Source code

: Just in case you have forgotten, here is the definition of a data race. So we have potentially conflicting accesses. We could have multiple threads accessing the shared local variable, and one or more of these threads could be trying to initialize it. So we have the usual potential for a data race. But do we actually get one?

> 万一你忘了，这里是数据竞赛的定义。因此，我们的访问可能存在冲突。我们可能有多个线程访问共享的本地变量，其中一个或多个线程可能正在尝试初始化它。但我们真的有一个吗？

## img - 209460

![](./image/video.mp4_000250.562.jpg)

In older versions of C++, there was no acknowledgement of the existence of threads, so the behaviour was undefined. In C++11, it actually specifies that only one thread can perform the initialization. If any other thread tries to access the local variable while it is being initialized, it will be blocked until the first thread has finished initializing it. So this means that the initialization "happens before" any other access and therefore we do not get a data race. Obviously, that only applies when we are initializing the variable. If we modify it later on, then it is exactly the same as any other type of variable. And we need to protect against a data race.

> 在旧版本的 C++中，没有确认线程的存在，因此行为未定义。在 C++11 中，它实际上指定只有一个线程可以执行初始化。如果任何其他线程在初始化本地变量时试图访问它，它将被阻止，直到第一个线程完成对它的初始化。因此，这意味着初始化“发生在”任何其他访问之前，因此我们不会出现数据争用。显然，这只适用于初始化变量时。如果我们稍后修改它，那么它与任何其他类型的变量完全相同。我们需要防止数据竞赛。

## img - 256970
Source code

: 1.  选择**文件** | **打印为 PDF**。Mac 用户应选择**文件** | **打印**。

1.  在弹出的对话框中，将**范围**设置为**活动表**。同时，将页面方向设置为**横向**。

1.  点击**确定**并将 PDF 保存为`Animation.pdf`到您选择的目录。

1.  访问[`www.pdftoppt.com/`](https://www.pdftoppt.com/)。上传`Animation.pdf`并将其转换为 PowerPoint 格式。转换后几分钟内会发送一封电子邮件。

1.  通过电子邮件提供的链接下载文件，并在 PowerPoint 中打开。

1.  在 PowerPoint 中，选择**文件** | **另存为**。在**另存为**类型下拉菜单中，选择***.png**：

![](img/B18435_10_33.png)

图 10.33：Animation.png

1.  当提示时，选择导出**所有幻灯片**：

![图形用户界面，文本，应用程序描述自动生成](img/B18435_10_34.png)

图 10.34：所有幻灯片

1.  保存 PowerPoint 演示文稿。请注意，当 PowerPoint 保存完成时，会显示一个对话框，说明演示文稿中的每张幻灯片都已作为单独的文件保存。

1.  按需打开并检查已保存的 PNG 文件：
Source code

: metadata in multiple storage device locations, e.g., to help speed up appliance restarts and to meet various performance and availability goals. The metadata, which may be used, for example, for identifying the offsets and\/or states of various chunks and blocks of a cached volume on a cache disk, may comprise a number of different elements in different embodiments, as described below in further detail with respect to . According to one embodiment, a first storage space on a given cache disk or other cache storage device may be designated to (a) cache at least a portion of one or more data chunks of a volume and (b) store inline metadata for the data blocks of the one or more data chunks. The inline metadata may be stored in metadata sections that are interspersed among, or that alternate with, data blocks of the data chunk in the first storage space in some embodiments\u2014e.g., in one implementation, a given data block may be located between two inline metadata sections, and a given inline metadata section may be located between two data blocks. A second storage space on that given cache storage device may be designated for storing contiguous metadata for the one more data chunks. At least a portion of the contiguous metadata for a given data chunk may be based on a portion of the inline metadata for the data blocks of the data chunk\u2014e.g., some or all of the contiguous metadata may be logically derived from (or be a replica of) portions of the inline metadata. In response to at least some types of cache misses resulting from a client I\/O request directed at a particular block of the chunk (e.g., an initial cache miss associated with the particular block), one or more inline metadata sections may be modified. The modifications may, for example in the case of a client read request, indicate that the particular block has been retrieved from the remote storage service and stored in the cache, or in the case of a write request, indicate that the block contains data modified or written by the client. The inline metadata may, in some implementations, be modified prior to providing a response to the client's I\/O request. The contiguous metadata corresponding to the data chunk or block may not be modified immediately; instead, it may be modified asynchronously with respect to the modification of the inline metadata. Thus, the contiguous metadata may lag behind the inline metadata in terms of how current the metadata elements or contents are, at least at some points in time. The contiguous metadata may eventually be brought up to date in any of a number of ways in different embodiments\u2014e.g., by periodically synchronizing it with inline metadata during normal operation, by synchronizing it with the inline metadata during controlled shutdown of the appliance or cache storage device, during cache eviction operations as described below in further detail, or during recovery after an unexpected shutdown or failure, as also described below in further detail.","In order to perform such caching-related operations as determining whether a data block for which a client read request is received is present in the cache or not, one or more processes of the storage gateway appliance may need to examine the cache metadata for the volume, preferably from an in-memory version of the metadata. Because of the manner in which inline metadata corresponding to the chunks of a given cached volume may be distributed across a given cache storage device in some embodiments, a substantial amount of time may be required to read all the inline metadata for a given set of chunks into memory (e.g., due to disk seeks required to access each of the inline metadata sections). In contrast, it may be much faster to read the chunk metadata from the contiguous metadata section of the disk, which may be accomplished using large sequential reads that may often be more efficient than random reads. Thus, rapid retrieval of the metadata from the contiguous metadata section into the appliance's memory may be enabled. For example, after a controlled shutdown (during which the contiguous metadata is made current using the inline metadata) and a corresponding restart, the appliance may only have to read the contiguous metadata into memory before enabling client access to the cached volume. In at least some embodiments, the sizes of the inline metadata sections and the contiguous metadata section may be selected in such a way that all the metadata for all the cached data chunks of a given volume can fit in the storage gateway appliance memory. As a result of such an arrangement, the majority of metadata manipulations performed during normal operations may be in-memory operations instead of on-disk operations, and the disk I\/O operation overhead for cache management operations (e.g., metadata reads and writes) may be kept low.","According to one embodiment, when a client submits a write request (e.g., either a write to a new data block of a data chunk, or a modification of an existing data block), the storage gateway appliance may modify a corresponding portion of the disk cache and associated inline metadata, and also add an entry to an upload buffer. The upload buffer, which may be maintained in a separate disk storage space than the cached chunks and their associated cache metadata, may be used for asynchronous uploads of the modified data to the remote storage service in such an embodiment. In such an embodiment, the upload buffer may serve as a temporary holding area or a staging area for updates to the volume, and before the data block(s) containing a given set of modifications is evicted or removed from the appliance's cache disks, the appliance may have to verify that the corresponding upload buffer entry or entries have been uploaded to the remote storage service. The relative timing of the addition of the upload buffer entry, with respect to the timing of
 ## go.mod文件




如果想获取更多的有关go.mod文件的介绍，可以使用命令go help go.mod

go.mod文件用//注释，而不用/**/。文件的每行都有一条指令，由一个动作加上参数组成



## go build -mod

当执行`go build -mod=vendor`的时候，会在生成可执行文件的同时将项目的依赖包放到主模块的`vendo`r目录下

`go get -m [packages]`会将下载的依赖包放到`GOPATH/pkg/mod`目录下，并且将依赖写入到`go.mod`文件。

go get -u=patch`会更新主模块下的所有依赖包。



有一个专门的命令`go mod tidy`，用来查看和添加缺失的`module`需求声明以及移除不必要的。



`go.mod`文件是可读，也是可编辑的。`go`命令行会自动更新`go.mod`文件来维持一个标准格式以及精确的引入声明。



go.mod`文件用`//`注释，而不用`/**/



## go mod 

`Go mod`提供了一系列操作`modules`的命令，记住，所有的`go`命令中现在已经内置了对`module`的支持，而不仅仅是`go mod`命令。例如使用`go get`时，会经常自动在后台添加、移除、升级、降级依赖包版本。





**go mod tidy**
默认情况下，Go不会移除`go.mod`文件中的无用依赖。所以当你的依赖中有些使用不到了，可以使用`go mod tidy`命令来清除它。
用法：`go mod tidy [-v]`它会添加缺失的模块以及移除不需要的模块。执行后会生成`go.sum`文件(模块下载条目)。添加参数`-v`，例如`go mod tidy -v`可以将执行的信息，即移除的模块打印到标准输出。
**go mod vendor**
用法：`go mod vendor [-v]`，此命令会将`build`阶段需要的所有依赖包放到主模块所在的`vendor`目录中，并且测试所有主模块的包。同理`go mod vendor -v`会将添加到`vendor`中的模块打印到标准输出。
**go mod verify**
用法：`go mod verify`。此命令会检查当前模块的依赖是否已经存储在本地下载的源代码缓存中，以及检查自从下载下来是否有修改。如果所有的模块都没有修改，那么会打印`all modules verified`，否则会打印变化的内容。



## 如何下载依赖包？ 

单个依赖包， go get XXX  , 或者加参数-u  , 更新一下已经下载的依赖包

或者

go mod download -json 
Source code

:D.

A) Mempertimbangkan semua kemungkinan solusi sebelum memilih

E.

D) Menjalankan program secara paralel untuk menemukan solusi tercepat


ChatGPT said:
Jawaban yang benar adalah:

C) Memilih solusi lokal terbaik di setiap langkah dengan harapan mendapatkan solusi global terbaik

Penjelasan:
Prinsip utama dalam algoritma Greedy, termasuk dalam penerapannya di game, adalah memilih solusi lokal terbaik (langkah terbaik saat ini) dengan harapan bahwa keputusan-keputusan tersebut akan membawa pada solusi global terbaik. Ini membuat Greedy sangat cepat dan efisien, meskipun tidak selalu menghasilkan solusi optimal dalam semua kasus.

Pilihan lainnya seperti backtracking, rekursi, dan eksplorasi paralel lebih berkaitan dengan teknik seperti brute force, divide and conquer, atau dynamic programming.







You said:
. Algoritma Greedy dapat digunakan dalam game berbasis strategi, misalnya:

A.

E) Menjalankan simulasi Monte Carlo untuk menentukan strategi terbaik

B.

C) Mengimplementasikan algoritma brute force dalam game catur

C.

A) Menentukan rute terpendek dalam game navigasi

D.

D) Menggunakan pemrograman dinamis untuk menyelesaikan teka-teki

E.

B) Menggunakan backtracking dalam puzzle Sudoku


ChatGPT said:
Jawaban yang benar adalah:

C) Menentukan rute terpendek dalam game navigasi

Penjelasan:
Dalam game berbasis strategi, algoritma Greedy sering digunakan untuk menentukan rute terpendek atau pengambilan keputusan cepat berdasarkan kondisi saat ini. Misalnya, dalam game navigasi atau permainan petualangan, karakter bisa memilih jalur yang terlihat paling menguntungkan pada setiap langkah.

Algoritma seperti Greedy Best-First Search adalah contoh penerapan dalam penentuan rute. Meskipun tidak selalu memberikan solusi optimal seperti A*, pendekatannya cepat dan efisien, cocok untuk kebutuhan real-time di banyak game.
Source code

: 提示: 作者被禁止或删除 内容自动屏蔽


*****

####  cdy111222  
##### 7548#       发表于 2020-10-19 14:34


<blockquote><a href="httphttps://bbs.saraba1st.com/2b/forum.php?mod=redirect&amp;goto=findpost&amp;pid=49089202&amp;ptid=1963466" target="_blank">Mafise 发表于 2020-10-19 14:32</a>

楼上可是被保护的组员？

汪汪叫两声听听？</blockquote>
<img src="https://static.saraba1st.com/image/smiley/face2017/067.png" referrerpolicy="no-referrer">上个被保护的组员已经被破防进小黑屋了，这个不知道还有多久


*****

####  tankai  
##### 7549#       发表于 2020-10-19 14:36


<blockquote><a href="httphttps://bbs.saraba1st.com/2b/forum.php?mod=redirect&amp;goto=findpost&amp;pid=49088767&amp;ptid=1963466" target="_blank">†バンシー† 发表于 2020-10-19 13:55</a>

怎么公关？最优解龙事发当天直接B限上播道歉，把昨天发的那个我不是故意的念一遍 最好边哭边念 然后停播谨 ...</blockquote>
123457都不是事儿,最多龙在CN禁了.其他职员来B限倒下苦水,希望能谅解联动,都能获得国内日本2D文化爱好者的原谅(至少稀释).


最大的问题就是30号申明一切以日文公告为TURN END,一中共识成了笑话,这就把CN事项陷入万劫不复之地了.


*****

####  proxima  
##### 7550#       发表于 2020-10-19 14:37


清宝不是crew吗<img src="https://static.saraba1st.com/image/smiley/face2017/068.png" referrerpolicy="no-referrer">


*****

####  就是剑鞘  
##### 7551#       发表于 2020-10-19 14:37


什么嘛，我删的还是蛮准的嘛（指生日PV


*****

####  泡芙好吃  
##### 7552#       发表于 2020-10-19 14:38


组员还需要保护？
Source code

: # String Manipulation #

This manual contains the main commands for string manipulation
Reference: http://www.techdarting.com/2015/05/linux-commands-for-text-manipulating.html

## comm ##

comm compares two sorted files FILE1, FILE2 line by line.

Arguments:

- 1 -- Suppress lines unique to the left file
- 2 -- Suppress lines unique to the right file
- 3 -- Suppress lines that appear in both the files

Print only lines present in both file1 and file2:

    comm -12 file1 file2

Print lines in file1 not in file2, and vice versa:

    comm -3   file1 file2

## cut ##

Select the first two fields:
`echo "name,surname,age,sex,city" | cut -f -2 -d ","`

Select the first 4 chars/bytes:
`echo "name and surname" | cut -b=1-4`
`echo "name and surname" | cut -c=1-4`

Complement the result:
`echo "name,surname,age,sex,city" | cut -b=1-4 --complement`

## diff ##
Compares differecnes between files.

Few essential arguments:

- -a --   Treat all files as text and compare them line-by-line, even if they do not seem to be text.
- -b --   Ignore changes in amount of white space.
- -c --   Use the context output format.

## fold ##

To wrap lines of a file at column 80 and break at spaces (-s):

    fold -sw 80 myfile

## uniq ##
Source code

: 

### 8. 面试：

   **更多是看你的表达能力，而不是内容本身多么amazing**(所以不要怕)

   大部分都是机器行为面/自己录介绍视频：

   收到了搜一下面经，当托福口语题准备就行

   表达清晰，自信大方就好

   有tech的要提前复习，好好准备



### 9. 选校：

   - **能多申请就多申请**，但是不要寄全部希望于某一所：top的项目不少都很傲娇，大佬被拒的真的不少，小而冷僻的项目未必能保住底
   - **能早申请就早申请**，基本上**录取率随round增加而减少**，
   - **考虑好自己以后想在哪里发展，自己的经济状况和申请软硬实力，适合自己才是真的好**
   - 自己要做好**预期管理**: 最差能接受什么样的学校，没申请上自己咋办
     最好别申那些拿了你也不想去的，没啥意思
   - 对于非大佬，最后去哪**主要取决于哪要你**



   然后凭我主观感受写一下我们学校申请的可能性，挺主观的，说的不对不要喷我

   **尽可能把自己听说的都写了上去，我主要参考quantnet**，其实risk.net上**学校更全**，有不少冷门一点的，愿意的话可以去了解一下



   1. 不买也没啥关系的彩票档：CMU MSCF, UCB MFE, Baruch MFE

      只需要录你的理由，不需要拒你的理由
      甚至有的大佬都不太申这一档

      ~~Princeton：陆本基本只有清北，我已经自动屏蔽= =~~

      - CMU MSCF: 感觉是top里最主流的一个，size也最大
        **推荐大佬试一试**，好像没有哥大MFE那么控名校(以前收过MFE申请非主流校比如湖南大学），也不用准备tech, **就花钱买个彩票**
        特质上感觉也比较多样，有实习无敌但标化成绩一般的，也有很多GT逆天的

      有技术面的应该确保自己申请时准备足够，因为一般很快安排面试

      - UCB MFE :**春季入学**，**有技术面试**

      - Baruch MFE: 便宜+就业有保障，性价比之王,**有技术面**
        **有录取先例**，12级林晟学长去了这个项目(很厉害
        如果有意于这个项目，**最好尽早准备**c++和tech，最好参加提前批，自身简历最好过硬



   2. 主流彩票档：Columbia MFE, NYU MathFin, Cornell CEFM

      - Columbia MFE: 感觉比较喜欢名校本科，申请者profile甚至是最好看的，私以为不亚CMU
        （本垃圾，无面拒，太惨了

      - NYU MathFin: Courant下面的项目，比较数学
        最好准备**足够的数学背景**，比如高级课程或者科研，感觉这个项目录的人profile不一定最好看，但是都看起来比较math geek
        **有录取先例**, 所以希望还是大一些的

※ ※ ※

Prompt
Give the records again from the line containing "汪汪叫两声听听？</blockquote>" down to the line containing "String Manipulation #", replacing every "组员" with "成员" and changing nothing else.

Exercise answer
汪汪叫两声听听？</blockquote>
<img src="https://static.saraba1st.com/image/smiley/face2017/067.png" referrerpolicy="no-referrer">上个被保护的成员已经被破防进小黑屋了，这个不知道还有多久


*****

####  tankai  
##### 7549#       发表于 2020-10-19 14:36


<blockquote><a href="httphttps://bbs.saraba1st.com/2b/forum.php?mod=redirect&amp;goto=findpost&amp;pid=49088767&amp;ptid=1963466" target="_blank">†バンシー† 发表于 2020-10-19 13:55</a>

怎么公关？最优解龙事发当天直接B限上播道歉，把昨天发的那个我不是故意的念一遍 最好边哭边念 然后停播谨 ...</blockquote>
123457都不是事儿,最多龙在CN禁了.其他职员来B限倒下苦水,希望能谅解联动,都能获得国内日本2D文化爱好者的原谅(至少稀释).


最大的问题就是30号申明一切以日文公告为TURN END,一中共识成了笑话,这就把CN事项陷入万劫不复之地了.


*****

####  proxima  
##### 7550#       发表于 2020-10-19 14:37


清宝不是crew吗<img src="https://static.saraba1st.com/image/smiley/face2017/068.png" referrerpolicy="no-referrer">


*****

####  就是剑鞘  
##### 7551#       发表于 2020-10-19 14:37


什么嘛，我删的还是蛮准的嘛（指生日PV


*****

####  泡芙好吃  
##### 7552#       发表于 2020-10-19 14:38


成员还需要保护？
Source code

: # String Manipulation #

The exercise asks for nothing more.